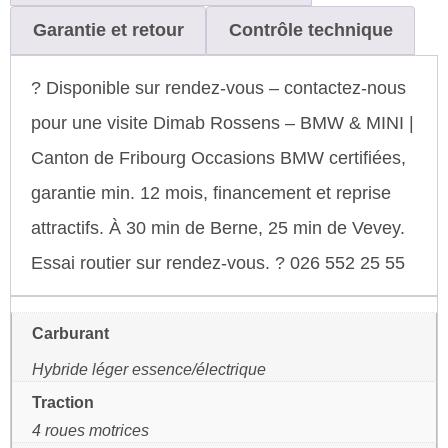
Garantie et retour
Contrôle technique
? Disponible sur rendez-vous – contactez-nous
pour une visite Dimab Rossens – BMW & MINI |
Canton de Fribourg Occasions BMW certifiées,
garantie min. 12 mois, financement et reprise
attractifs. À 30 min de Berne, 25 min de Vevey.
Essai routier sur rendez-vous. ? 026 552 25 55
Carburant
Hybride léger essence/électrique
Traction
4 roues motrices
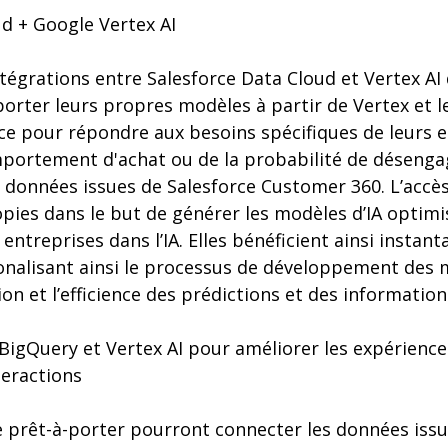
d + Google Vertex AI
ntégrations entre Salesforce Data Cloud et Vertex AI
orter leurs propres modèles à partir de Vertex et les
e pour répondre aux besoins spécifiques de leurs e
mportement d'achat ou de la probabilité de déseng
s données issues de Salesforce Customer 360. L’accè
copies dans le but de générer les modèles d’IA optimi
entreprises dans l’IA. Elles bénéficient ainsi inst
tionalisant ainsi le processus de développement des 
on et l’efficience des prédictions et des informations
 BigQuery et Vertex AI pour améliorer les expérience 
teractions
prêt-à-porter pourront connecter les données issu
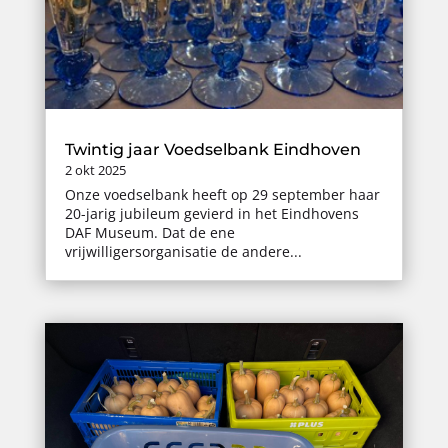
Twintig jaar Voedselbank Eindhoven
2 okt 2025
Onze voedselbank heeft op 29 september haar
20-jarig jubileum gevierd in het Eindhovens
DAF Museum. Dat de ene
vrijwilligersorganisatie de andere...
::::::
Exercise prompt ▸
Please transcribe the listing above word for word, from the line containing "Twintig jaar Voedselbank Eindhoven" through the end of the listing, inclusive.

Written response ▸
Twintig jaar Voedselbank Eindhoven
2 okt 2025
Onze voedselbank heeft op 29 september haar
20-jarig jubileum gevierd in het Eindhovens
DAF Museum. Dat de ene
vrijwilligersorganisatie de andere...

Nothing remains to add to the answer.